If the residue is bunching up in front of the openers, your best bet is to find you a turbo till or like tool to size up the residue into smaller pieces to let it flow thru the machine. Are they Bt corn stalks? Did your disk cut them or just crease them and leave them in 2-3' pieces with dents from the disc blades. Discing again will probably not cure the issue if they are long pieces, nothing solid for the disc blades to cut against. Post some pix if you can.
here is the 2sf24-30 manual link
Edited by bushton4 11/3/2008 21:47
Driftless SW Wisconsin
|I believe there is an hydraulic pressure adjustment valve on the front of the frame probably on th LH side of the frame somwewhere. turn the knob all the way counter clockwise and this should lighten the drill row units so they don't push so much. This is really a "no till" drill but will work if you lighten the down pressure on the coulters like this. You can also raise the tow point at the hitch and run it a bit "nose up" in dry disked ground like that - it helps. I have occasionally rented one of these to plant wheat or pastures. Good luck. Jim at Dawn|
Edited by Jim 11/4/2008 04:59
|What is the model of your GP drill? They have several different models, each one different on setup and use.|
My drill is like this one. Finally got finished with that field last night, moved into a new field this morning worked perfect probably got as much done in the new field last night as i did all day sunday i quess a little less cursing and a little more praying gets the job done everytime have to get going chance of rain tomorrow and 80 ac. to finish up thanks for all the help
PS tipped the hitch up one more notch seem to be the best remedy to much loose dirt and trash is the culprit.

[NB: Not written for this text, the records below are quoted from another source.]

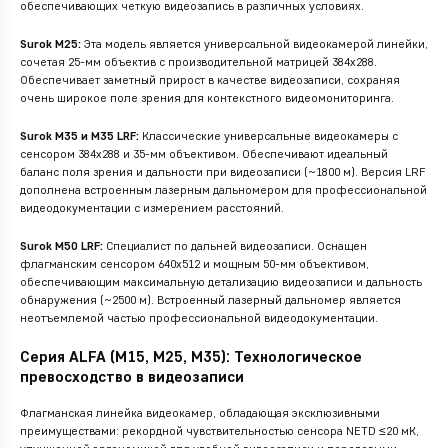
обеспечивающих четкую видеозапись в различных условиях.
Surok M25:
Эта модель является универсальной видеокамерой линейки,
сочетая 25-мм объектив с производительной матрицей 384x288.
Обеспечивает заметный прирост в качестве видеозаписи, сохраняя
очень широкое поле зрения для контекстного видеомониторинга.
Surok M35 и M35 LRF:
Классические универсальные видеокамеры с
сенсором 384x288 и 35-мм объективом. Обеспечивают идеальный
баланс поля зрения и дальности при видеозаписи (~1800 м). Версия LRF
дополнена встроенным лазерным дальномером для профессиональной
видеодокументации с измерением расстояний.
Surok M50 LRF:
Специалист по дальней видеозаписи. Оснащен
флагманским сенсором 640x512 и мощным 50-мм объективом,
обеспечивающим максимальную детализацию видеозаписи и дальность
обнаружения (~2500 м). Встроенный лазерный дальномер является
неотъемлемой частью профессиональной видеодокументации.
Серия ALFA (M15, M25, M35): Технологическое
превосходство в видеозаписи
Флагманская линейка видеокамер, обладающая эксклюзивными
преимуществами: рекордной чувствительностью сенсора NETD ≤20 мК,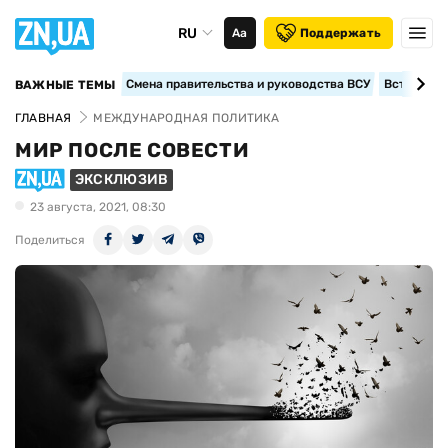
RU
Аа
Поддержать
Смена правительства и руководства ВСУ
Вступление
ВАЖНЫЕ ТЕМЫ
ГЛАВНАЯ
МЕЖДУНАРОДНАЯ ПОЛИТИКА
МИР ПОСЛЕ СОВЕСТИ
ЭКСКЛЮЗИВ
23 августа, 2021, 08:30
Поделиться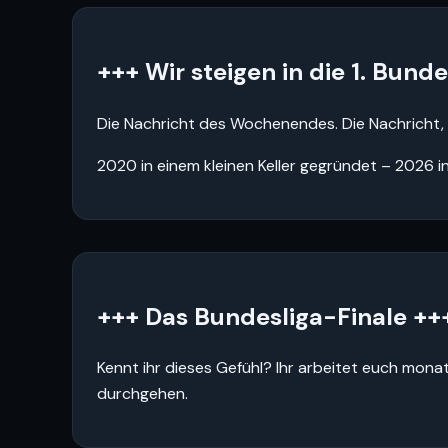
+++ Wir steigen in die 1. Bunde
Die Nachricht des Wochenendes. Die Nachricht, a
2020 in einem kleinen Keller gegründet – 2026 in
+++ Das Bundesliga-Finale ++
Kennt ihr dieses Gefühl? Ihr arbeitet euch monat
durchgehen.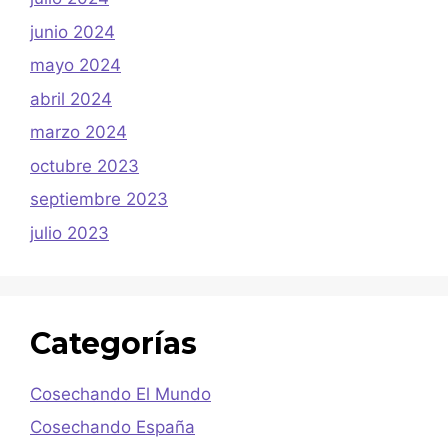
junio 2024
mayo 2024
abril 2024
marzo 2024
octubre 2023
septiembre 2023
julio 2023
Categorías
Cosechando El Mundo
Cosechando España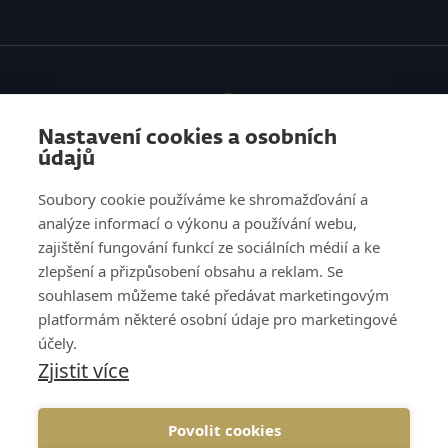
SLUŽBY
Nastavení cookies a osobních
VZDĚLÁVÁNÍ
údajů
O NÁS
Soubory cookie používáme ke shromažďování a
analýze informací o výkonu a používání webu,
REFERENCE
zajištění fungování funkcí ze sociálních médií a ke
zlepšení a přizpůsobení obsahu a reklam. Se
KNOW HOW
souhlasem můžeme také předávat marketingovým
platformám některé osobní údaje pro marketingové
KARIÉRA
účely.
Zjistit více
KONTAKT
Povolit cookies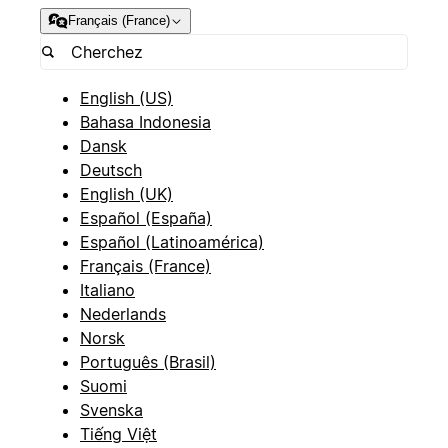
Français (France)
English (US)
Bahasa Indonesia
Dansk
Deutsch
English (UK)
Español (España)
Español (Latinoamérica)
Français (France)
Italiano
Nederlands
Norsk
Português (Brasil)
Suomi
Svenska
Tiếng Việt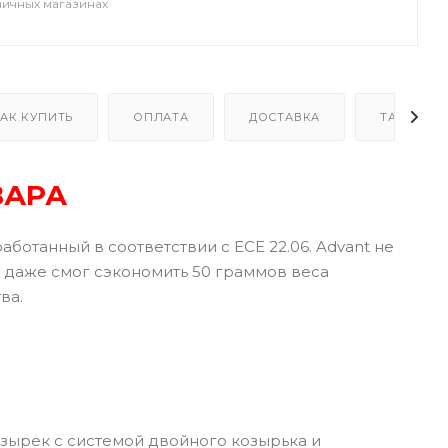
ничных магазинах
АК КУПИТЬ
ОПЛАТА
ДОСТАВКА
ТАБЛИЦА
ВАРА
аботанный в соответствии с ECE 22.06. Advant не
о даже смог сэкономить 50 граммов веса
ва.
озырек с системой двойного козырька и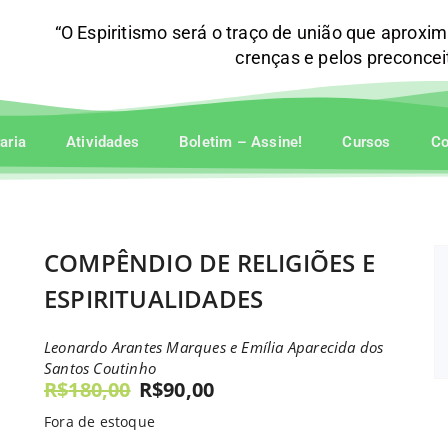
“O Espiritismo será o traço de união que aproxi
crenças e pelos preconce
raria
Atividades
Boletim – Assine!
Cursos
Co
COMPÊNDIO DE RELIGIÕES E
ESPIRITUALIDADES
Leonardo Arantes Marques e Emília Aparecida dos
Santos Coutinho
R$
180,00
R$
90,00
Fora de estoque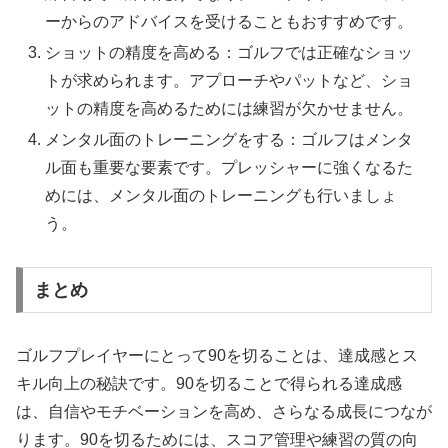
ーからのアドバイスを受けることもおすすめです。
ショットの精度を高める：ゴルフでは正確なショッ
トが求められます。アプローチやパットなど、ショ
ットの精度を高めるためには練習が欠かせません。
メンタル面のトレーニングをする：ゴルフはメンタ
ル面も重要な要素です。プレッシャーに強くなるた
めには、メンタル面のトレーニングも行いましょ
う。
まとめ
ゴルフプレイヤーにとって90を切ることは、達成感とス
キル向上の秘訣です。90を切ることで得られる達成感
は、自信やモチベーションを高め、さらなる成長につなが
ります。90を切るためには、スコア管理や練習の質の向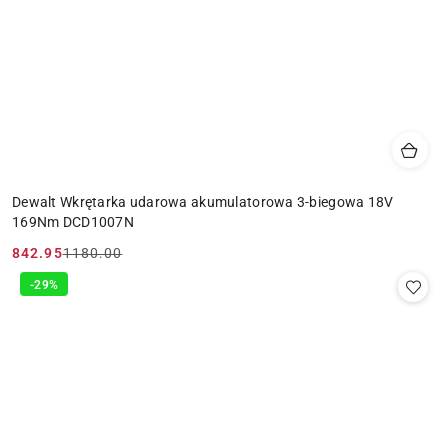
Dewalt Wkrętarka udarowa akumulatorowa 3-biegowa 18V
169Nm DCD1007N
842.95
1180.00
Cena
Cena
promocyjna:
przed
-29%
promocją: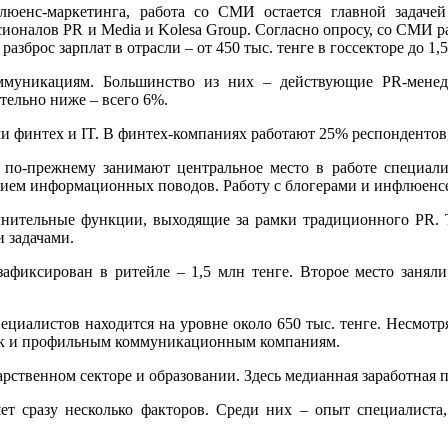
юенс-маркетинга, работа со СМИ остается главной задачей
оналов PR и Media и Kolesa Group. Согласно опросу, со СМИ р
зброс зарплат в отрасли – от 450 тыс. тенге в госсекторе до 1,5
ммуникациям. Большинство из них – действующие PR-мене
тельно ниже – всего 6%.
 финтех и IT. В финтех-компаниях работают 25% респондентов,
ы по-прежнему занимают центральное место в работе специа
анием информационных поводов. Работу с блогерами и инфлюенс
нительные функции, выходящие за рамки традиционного PR. 
 задачами.
афиксирован в ритейле – 1,5 млн тенге. Второе место заняли
пециалистов находится на уровне около 650 тыс. тенге. Несмот
так и профильным коммуникационным компаниям.
ственном секторе и образовании. Здесь медианная заработная пла
ет сразу несколько факторов. Среди них – опыт специалиста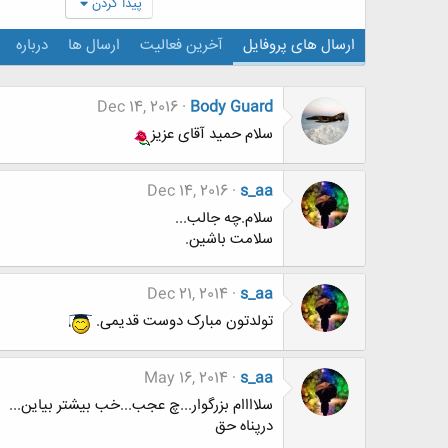
پیدا کردن
ارسال های پروفایل
آخرین فعالیت
ارسال ها
درباره
Dec 14, 2016
Body Guard
سلام حمید آقای عزیز
Dec 14, 2016
s_aa
سلام.چه جالب...
سلامت باشین.
Dec 21, 2014
s_aa
تولدتون مبارک دوست قدیمی.
May 16, 2014
s_aa
سلاااام بزرگوار...چ عجب...خب بیشتر بیاین...
درپناه حق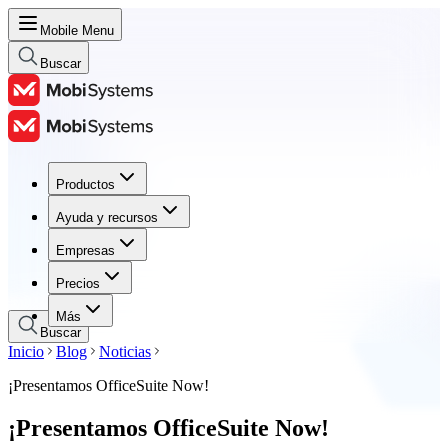
Mobile Menu
Buscar
Productos
Productos
Ayuda y recursos
Ayuda y recursos
Empresas
Empresas
Precios
Precios
Más
Buscar
Inicio
Blog
Noticias
¡Presentamos OfficeSuite Now!
¡Presentamos OfficeSuite Now!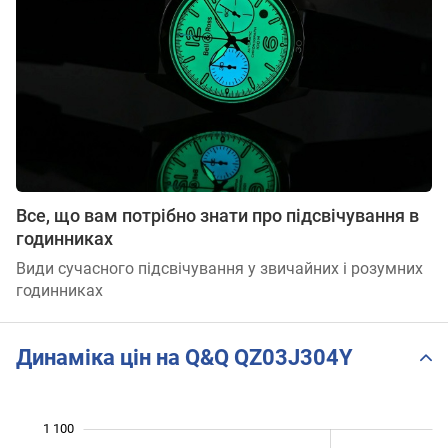
Все, що вам потрібно знати про підсвічування в
годинниках
Види сучасного підсвічування у звичайних і розумних
годинниках
Динаміка цін на Q&Q QZ03J304Y
1 100
 200
300
400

Will take some pictures this evening hopefully of the last round or two
I had a drill just like that...I think it was an '88 model.
To control depth and allow the disks to move over residue clumps, I removed one of the two springs on each opener, except for the openers that ran behind either a drill wheel or a tractor wheel.
This pretty much solved the problem, and I ran it that way for 15 years or so. Sold it to a neighbor, who still runs it that way.
I only did a limited amount of notill at the time (into bean stubble), and the single spring was a little marginal for that. However, the openers on that drill aren't really built for notill, anyway.
|Tongue and the box frame should be level. Openers should be run level as well. Opener spring pressure should be in the lowest setting in less you need more |
spring pressure behind tractor tire tracks. Go to the GP website and download an operators manual for more help.